▸ Consignes à suivre:
**A.** Résumez en deux phrases l'extrait sur la recherche du sens de la vie.
**B.** Recopiez fidèlement le passage de l'extrait sur la recherche du sens de la vie compris entre « 02:12Je vous cite » et « se transformer aussi. », bornes incluses.

▸ Texte du document:
__________________________________________________

01:59Et sans doute que c'est sur la manière, c'est sur l'exigence, c'est sur la fidélité à certaines valeurs, à certains principes,
02:07que les choses peuvent être davantage jugées.
02:12Je vous cite au tout début de votre livre « on cherche à faire de cette vie qui n'a pas été demandée une existence qui en valait la peine ».
02:18Au fond, qu'est-ce que ça dit de nous ? Cette recherche constante du sens, de l'idée de trouver un sens à sa vie, qu'est-ce que ça raconte de nous ?
02:25Ça raconte une inquiétude, ça raconte une intranquillité, ça raconte le fait qu'il y a moyen de rater,
02:34et puis peut-être de transformer les ratages en autre chose.
02:38Et puis ça raconte tout de même le désir de se connecter à ce qu'il y a d'essentiel, peut-être de se transformer aussi.
02:48Je pense que l'existence est quand même un processus de transformation.
02:52Il y a un donné, il y a notre corps, il y a tout ce dont on hérite.
02:55Et puis il s'agit quand même d'en faire quelque chose dont on est responsable et dont peut-être on peut être fier.
03:00Mais Agnès Jaouil posait la question au début et je me la pose également.
03:03Pourquoi aujourd'hui cette injonction de donner du sens à sa vie est-elle si prégnante, est-elle si importante ? Comment ça se fait ?
03:10Le désir de sens est constant dans l'humanité, où on veut un peu de cohérence, on veut finalement que les choses concordent.
03:18Mais ce désir de sens qui a toujours existé, finalement on y a répondu d'emblée avant même que se pose la question du sens.
03:26Il y a les discours religieux, les discours politiques, les discours philosophiques aussi, qui ont pour ainsi dire stabilisé la situation.

__________________________________________________

(Données sources)
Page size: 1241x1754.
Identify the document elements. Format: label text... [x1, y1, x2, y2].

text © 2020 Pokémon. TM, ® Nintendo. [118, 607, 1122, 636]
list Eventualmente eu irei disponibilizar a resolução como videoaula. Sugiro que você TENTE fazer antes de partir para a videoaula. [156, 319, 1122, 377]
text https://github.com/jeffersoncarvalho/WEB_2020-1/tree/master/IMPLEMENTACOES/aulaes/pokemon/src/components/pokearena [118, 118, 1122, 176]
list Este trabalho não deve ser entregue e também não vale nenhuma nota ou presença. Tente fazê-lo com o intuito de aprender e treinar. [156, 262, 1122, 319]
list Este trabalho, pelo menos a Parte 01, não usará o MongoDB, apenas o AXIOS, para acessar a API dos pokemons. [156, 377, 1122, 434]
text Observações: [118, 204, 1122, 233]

__________________________________________________

▸ Corrigé:
**A.** La recherche constante d'un sens à sa vie traduit une inquiétude, la possibilité de rater et le désir de se connecter à l'essentiel, l'existence étant un processus de transformation de ce dont on hérite. Le désir de sens est constant dans l'humanité, mais les discours religieux, politiques et philosophiques y ont répondu d'emblée, avant même que la question se pose.

**B.**
02:12Je vous cite au tout début de votre livre « on cherche à faire de cette vie qui n'a pas été demandée une existence qui en valait la peine ».
02:18Au fond, qu'est-ce que ça dit de nous ? Cette recherche constante du sens, de l'idée de trouver un sens à sa vie, qu'est-ce que ça raconte de nous ?
02:25Ça raconte une inquiétude, ça raconte une intranquillité, ça raconte le fait qu'il y a moyen de rater,
02:34et puis peut-être de transformer les ratages en autre chose.
02:38Et puis ça raconte tout de même le désir de se connecter à ce qu'il y a d'essentiel, peut-être de se transformer aussi.